Hätte alles auch im Klinikum 2 Platz?

Jetzt oder nie, denken sich Gruppierungen, die das Mega-Projekt verhindern wollen. Erst letzte Woche beklagte die Seniorenorganisation Graue Panther Nordwestschweiz, dass die Altersmedizin zu wenig berücksichtigt sei. Heute Dienstag nun sah man an der Pressekonferenz des Basler Vereins «Gesundheit für alle» dieselben Gesichter: Graue-Panther-Co-Präsident Remo Gysin und den Kleinbasler Hausarzt Daniel Gelzer.

Statt der Altersmedizin stellte der Verein eine andere Forderung ins Zentrum: der Verzicht auf das Bruderholzspital. Die geplante ambulante Klinik und das Orthopädie-Zentrum seien unnötig. «Schon heute besteht in der Region bei der Orthopädie eine Überkapazität, ein Neubau würde das verstärken», sagt Gysin. Auch die Tagesklinik könne statt auf dem Bruderholz innerhalb des USB umgesetzt werden. Keinen Glauben schenken Gysin und Co. den Aussagen der Basler Regierung, dass es im USB-Neubau des Klinikums 2 keinen freien Platz mehr gäbe.

Nur Spital-Verbund statt Fusion

«Uns ist es wichtig, Überkapazitäten und Doppelspurigkeiten abzubauen», begründet Gelzer die harte Haltung des Vereins. Dazu passt, dass er eine «griffige Umsetzung der Spitalliste» fordert. Konkret: «Es wird nötig, bestehende Leistungsaufträge zu entziehen, auch wenn dies zu Konflikten führt», so Gelzer.

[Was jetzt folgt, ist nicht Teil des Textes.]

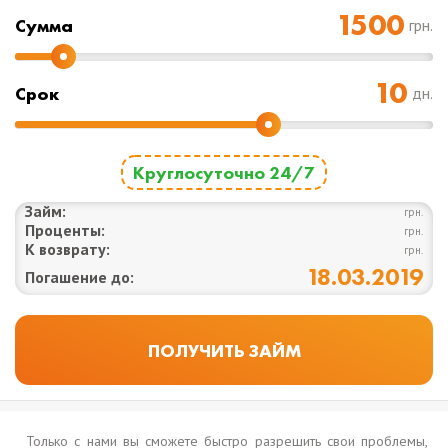
Cумма
грн.
Срок
дн.
Круглосуточно 24/7
Займ:
грн.
Проценты:
грн.
К возврату:
грн.
18.03.2019
Погашение до:
Только с нами вы сможете быстро разрешить свои проблемы,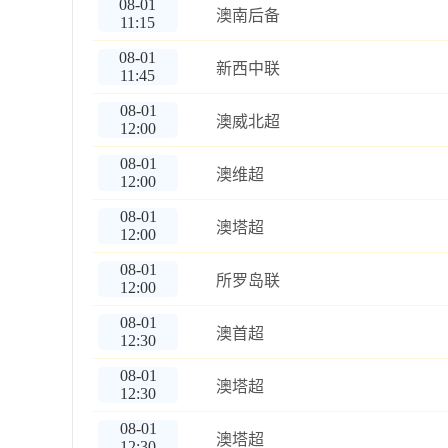
08-01
澳南后备
11:15
08-01
新西中联
11:45
08-01
澳威北超
12:00
08-01
澳维超
12:00
08-01
澳塔超
12:00
08-01
所罗岛联
12:00
08-01
澳首超
12:30
08-01
澳塔超
12:30
08-01
澳塔超
12:30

Im Visier hat der Verein vor allem Privatspitäler, auch wenn er anerkennt, dass einige auf ihrem Gebiet führend sind.

Viel Kritik muss auch Baselland einstecken. Die Sicht des Vereins ist baslerisch, wenn Gysin sagt: «Es kann nicht sein, dass wir die Baselbieter Spitäler finanzieren.» Die Lösung: ein Spitalverbund statt der Fusion von USB und KSBL zum Unispital Nordwest. So blieben die Spitäler selbstständig, müssten sich aber zu enger Zusammenarbeit, ja sogar zu einem Konkurrenzverbot verpflichten.

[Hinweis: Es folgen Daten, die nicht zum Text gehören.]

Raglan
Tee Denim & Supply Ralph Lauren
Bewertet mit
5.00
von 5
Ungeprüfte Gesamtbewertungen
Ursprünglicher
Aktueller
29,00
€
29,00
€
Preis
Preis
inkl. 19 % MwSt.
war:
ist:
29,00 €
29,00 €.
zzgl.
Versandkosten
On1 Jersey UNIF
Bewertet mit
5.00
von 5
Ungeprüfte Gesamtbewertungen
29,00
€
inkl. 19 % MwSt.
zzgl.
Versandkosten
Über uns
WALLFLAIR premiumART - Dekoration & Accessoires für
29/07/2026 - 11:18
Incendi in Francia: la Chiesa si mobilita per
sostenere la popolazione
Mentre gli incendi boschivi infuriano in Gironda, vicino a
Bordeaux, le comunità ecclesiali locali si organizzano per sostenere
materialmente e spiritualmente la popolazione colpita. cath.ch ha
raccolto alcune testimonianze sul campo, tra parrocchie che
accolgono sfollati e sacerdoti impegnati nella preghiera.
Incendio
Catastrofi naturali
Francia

Auch könnten einfacher weitere Player wie das Felix Platter oder das Claraspital dazustossen. Auch hier lässt das Hauptargument der Regierungen den Verein kalt: dass jedes Spital in einem Verbund immer zuerst auf die eigenen Finanzen schauen würde. Nur fusioniert stünde das gemeinsame Wohl an oberster Stelle.